:: AUSGEWÄHLTER AUSZUG ::
# Lichtfest in Leipzig



## 69pflanzenfreund69 (10. Sep. 2009)

Hi,

hier eine Info für alle die vielleicht Lust haben ein paar schöne Fotos zu schießen und meine Heimatstadt mal kennen lernen wollen.

* defekter Link entfernt *



> Mehr als 20 Künstler setzen zum Lichtfest am 9. Oktober zwischen 18 und 24 Uhr den ehemaligen Weg der Leipziger Montagsdemonstrationen mit Licht-, Video- und Audioinstallationen eindrucksvoll in Szene.


----------



## Annett (10. Sep. 2009)

*AW: Lichterfest 2009 in Leipzig*

Hallo Ralf.

Vielen Dank für den Hinweis. 
Da wir nur gelegentlich die Tageszeitung bei den Schwiegis zu lesen bekommen, wäre das vermutlich an mir vorbei gegangen.

Kommst Du zufällig zu dieser Veranstaltung nach L.E.?
Ich würde gerne mit der Kamera losziehen und versuchen, das eine oder andere festzuhalten. 
Aber ob mein Männe Lust dazu hat, quer durch L.E. zu laufen.


----------



## 69pflanzenfreund69 (10. Sep. 2009)

*AW: Lichterfest 2009 in Leipzig*

Nee, leider kann ich nicht kommen da meine einzige Fahrt in diesem Jahr am 06.11. sein wird 

Hätte ich dieses Jahr nicht so viele Objektive gekauft, wäre sicher noch nen Besuch in LE drinn gewesen - gerade wo auch meine ganzen alten Freunde auf mich warten.. - mit denen wären wir dann sicher auch alle rumgezogen und hätten schöne Fotos gemacht und viel Spass gehabt.

Ich hoffe wir sehn uns irgendwann mal in LE, vielleicht kommt ja Conny oder Frank vorbei.

Dann macht auch mal schöne Fotos in der MB!
:::
:: DATENAUSZUG ::
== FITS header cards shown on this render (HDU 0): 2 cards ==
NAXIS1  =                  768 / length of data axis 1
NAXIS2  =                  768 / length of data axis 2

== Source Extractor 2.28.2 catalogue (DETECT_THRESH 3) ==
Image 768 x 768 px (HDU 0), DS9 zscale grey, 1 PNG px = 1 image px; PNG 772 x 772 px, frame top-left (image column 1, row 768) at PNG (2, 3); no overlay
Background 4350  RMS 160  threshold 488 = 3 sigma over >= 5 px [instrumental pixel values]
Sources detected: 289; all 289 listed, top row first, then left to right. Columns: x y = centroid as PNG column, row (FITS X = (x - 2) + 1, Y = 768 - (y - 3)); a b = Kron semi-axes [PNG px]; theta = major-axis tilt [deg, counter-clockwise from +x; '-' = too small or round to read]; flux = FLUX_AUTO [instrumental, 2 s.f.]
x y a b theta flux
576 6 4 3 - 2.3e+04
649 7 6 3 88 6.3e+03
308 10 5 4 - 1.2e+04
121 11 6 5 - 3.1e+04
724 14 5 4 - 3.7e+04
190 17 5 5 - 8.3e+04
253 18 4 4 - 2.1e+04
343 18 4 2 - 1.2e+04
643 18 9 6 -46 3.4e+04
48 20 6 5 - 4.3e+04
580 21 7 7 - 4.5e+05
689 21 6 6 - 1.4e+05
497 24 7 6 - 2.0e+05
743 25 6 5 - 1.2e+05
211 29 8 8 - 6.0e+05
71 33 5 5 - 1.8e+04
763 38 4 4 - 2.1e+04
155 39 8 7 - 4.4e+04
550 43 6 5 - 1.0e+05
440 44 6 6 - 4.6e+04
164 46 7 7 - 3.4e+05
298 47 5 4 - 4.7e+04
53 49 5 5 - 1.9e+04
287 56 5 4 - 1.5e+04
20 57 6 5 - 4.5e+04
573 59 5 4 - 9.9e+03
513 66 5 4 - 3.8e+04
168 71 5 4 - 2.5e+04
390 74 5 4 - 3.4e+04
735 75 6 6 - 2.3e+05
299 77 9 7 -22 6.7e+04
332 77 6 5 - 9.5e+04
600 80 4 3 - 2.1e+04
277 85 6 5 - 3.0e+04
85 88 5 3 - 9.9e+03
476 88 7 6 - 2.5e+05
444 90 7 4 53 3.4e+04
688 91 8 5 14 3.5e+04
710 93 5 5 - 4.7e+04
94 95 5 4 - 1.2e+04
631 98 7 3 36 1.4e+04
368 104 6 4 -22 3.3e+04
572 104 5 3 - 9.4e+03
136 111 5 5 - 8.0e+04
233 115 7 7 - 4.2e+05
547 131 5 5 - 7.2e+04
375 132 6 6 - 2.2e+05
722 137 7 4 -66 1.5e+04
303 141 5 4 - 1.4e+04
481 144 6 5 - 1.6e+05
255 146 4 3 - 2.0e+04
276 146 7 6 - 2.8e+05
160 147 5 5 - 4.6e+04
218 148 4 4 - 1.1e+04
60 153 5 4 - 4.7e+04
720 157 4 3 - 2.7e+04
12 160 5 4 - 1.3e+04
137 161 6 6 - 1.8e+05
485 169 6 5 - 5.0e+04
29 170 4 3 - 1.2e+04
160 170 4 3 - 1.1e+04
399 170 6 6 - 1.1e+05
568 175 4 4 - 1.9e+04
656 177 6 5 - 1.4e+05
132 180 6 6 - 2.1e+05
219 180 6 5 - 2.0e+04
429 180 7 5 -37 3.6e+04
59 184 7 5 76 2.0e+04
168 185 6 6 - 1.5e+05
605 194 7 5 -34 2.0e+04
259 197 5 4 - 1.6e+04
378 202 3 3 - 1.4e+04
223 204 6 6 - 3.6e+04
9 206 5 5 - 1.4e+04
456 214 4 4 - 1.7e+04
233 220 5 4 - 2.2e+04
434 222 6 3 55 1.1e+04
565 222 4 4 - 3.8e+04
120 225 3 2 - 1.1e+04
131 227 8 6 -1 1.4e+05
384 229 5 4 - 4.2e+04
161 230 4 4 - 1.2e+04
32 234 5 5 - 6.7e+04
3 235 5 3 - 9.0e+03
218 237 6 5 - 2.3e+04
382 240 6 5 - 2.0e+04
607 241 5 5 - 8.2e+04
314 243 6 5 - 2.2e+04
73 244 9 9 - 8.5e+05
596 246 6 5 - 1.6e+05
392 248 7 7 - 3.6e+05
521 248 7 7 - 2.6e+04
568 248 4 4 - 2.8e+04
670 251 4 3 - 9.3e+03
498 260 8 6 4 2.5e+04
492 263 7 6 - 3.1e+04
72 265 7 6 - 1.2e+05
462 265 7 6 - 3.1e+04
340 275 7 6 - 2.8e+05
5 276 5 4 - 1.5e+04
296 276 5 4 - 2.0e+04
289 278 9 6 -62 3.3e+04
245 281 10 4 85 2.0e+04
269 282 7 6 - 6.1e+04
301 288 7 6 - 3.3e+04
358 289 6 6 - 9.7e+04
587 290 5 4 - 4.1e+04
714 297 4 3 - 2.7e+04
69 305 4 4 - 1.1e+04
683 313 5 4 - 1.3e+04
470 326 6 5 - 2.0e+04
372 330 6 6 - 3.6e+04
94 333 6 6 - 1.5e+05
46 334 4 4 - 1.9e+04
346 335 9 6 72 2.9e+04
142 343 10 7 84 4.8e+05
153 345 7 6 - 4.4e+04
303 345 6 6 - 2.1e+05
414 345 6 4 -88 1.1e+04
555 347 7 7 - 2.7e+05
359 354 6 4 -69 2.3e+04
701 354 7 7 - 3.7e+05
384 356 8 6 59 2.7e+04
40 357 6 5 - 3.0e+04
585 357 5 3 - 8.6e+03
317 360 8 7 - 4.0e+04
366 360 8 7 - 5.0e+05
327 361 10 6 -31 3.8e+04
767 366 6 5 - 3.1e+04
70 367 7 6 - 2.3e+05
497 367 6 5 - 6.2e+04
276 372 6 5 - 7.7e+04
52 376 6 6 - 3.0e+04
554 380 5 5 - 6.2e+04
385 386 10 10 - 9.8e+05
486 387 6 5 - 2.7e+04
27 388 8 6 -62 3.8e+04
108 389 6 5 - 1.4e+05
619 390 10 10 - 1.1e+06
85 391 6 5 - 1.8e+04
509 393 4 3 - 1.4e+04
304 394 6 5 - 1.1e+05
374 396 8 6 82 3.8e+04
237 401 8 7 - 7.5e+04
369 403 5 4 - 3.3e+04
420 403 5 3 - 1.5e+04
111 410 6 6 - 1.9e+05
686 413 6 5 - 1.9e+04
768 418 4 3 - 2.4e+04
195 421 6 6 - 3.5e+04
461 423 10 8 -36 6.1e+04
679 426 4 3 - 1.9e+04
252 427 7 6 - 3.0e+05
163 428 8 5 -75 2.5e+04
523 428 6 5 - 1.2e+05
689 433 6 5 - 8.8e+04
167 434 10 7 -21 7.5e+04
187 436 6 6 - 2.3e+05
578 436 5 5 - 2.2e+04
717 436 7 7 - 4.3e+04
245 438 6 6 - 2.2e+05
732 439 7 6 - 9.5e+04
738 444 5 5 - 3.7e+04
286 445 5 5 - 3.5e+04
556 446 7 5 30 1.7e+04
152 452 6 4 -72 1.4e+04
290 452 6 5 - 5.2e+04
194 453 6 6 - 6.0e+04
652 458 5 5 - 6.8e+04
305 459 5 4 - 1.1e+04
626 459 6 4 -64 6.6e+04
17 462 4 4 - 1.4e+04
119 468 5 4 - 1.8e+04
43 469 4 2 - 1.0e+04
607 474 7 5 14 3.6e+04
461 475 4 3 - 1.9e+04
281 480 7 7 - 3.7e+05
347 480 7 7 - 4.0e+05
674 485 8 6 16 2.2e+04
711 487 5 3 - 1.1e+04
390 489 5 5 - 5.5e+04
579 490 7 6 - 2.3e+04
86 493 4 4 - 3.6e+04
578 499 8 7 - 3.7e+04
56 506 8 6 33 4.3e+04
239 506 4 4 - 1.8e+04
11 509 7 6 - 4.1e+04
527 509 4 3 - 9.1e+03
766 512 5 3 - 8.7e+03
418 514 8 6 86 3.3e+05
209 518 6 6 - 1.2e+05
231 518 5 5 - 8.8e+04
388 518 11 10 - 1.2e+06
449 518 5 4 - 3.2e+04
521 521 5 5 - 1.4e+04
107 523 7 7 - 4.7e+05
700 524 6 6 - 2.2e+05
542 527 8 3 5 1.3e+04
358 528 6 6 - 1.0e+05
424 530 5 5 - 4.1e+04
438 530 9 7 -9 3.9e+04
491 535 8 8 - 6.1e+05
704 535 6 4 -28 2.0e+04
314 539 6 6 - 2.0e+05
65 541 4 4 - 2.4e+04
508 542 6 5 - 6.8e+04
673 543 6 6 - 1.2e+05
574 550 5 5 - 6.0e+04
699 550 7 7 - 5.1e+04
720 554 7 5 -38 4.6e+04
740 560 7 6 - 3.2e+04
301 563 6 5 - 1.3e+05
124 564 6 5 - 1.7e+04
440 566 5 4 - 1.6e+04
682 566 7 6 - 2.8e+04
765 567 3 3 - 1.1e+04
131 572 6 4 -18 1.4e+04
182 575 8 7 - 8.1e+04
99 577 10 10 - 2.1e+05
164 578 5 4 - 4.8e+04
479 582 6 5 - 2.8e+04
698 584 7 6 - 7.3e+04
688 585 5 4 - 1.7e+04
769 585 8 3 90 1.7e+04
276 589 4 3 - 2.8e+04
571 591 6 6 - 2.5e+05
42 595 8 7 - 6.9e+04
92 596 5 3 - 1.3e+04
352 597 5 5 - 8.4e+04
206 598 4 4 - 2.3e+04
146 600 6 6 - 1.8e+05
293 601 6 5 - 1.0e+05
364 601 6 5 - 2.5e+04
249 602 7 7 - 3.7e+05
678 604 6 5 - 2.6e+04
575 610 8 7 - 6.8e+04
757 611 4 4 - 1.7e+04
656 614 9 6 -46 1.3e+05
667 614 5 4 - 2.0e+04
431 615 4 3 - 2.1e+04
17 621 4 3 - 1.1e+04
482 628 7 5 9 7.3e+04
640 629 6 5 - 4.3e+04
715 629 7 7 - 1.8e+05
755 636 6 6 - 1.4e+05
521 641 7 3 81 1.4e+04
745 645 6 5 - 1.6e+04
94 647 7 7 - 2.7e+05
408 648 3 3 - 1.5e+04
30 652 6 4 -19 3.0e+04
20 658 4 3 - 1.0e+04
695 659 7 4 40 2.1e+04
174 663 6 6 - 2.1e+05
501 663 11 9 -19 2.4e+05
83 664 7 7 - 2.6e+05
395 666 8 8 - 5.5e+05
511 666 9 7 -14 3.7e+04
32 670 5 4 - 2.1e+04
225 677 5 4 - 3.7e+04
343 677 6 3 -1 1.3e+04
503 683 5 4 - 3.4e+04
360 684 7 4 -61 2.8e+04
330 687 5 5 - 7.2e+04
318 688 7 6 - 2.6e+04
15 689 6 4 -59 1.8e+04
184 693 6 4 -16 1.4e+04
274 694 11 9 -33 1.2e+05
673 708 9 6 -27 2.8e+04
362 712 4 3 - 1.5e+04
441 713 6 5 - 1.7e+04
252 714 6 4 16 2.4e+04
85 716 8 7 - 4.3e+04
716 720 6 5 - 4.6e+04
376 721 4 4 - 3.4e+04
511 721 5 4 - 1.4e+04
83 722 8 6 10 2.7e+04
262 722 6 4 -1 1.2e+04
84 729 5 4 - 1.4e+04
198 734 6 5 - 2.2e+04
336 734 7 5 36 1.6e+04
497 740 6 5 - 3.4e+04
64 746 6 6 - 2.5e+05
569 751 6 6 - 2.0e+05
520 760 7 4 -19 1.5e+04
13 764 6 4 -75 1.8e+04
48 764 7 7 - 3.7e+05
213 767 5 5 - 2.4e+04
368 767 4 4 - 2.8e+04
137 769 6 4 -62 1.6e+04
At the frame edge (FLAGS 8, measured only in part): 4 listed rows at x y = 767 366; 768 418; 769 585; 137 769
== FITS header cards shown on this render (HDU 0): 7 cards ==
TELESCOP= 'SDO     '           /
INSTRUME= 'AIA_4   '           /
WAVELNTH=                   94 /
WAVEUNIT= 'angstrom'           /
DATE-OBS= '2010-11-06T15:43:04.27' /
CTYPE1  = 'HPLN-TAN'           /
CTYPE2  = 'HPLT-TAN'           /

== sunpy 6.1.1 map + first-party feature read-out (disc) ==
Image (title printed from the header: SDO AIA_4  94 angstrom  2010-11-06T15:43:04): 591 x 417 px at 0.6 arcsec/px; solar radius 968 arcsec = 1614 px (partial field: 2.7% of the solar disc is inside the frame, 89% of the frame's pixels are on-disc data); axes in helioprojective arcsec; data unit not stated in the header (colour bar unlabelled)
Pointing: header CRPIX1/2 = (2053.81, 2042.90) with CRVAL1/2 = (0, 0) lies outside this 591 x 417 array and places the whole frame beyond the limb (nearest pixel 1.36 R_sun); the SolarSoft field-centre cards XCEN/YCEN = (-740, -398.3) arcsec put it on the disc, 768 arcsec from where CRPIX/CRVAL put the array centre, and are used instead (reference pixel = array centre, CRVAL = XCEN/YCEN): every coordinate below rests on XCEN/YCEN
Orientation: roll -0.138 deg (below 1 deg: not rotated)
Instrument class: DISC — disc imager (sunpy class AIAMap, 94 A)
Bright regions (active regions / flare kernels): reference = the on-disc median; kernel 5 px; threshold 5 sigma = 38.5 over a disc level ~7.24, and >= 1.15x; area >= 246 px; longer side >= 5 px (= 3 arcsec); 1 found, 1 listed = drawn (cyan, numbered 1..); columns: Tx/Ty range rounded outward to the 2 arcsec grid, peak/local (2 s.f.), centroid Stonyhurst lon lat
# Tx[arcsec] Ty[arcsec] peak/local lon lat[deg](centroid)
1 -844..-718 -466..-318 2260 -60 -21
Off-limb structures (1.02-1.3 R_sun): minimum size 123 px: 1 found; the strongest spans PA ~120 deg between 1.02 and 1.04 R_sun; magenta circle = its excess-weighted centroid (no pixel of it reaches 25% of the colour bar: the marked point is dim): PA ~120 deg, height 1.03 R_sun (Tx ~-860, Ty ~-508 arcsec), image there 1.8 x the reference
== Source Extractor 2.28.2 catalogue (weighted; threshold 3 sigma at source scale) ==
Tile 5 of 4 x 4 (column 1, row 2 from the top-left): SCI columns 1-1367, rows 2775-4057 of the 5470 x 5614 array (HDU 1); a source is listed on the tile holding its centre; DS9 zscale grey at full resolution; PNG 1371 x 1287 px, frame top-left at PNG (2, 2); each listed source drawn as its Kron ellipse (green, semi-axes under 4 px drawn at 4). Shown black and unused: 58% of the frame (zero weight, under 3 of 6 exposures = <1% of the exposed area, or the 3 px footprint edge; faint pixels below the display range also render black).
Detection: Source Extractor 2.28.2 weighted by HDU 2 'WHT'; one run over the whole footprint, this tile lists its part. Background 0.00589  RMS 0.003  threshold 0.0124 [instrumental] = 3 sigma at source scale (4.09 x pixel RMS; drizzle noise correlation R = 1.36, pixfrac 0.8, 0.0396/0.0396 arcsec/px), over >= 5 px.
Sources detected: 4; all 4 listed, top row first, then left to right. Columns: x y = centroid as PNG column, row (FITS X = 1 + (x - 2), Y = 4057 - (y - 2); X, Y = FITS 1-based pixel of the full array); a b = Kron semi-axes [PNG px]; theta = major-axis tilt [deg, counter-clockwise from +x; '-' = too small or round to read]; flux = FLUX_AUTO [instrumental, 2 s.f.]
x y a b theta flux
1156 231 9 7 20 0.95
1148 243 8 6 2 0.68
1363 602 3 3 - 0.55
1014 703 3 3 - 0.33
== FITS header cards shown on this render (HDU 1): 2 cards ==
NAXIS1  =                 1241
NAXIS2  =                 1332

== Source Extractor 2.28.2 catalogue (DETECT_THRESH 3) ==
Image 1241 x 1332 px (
:::
* ARBEITSAUFTRAG *
Führe den Thread zum Lichtfest in Leipzig nach seinem letzten Satz fort. Die Zeilen haben mit dem Thread zum Lichtfest in Leipzig nichts zu tun.

* ERGEBNIS *
----------



## Annett (4. Okt. 2010)

*AW: Lichtfest in Leipzig am 09.10.*

Hallo.

In wenigen Tagen ist es wieder so weit!
Hier ein wirklich sehr kurzer Rückblick auf das Lichtfest 2009 (Video). Und noch ein zweites, gutes Video... auch wenn man von der "Kraft" am HBF wenig spürt.
Es war wirklich beeindruckend und soweit es unsere Arbeit irgendwie zu läßt, werde ich sicherlich wieder dabei sein, zumal es sich dieses Jahr um einen Samstag handelt.

[DLMURL="http://www.leipziger-freiheit.de/projekte/lichtfest-2010/?download=Programmheft_9_Okt_2010.pdf&did=82"]Link zum Programmheft-Download.[/DLMURL] Achtung, mehrere MB groß.

Hat noch jemand aus dem Forum vor, Leipzig am besagtem (nächsten) WE zu besuchen?
Es würde mich sehr freuen!


----------



## 69pflanzenfreund69 (4. Okt. 2010)

*AW: Lichtfest in Leipzig*

Schade, ich kann leider nicht kommen - bin erst zum Jahreswechsel wieder in LE.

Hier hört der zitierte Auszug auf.